Esa tarde supo que huir no era la respuesta, pero no conocía otras opciones. El martes siguiente se acercó al menor, fingiendo como si su declaración jamás hubiese sucedido y fue incluso peor; Mingyu parecía ofendido por ello y ni siquiera aceptó su invitación por un helado para esperar a Yangmi.

Pero, ¿qué más podía hacer? El moreno le era un misterio que no era capaz de resolver. Lo admiraba, le gustaba escucharlo y se descubría mirándolo muy a menudo, aunque esos eran pequeños detalles que no servían más que para confundir al azabache. ¡Acababa de divorciarse, maldita sea!

Y, sin embargo, no podía dejar de reproducir ese momento en su mente con la ilusión de una tonta adolescente. Eso le aterraba.

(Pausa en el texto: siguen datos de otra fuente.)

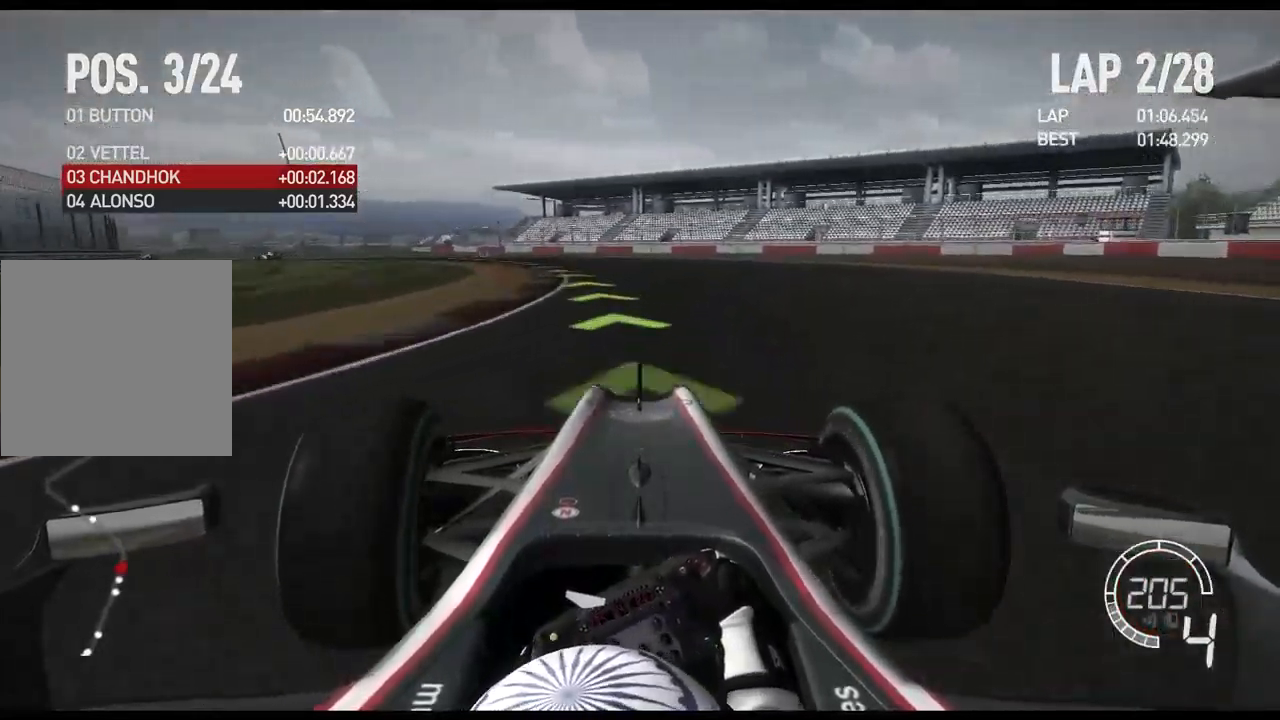
{"buttons": [], "left_stick": "left", "right_stick": "center", "events": [[234, "R2", "up"]]}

Se detuvo frente al local y soltó una risa amarga, sintiéndose aún más traicionado por su cuerpo: estaba frente al restaurante de Mingyu, que tenía por nombre "Rosa Azul". El moreno le había explicado que, apenas dos años atrás cuando abrió su local, Yangmi solo sabía decir el color azul y a él le pareció un lindo juego de palabras para un nombre; así que su restaurante era más de la niña que de él.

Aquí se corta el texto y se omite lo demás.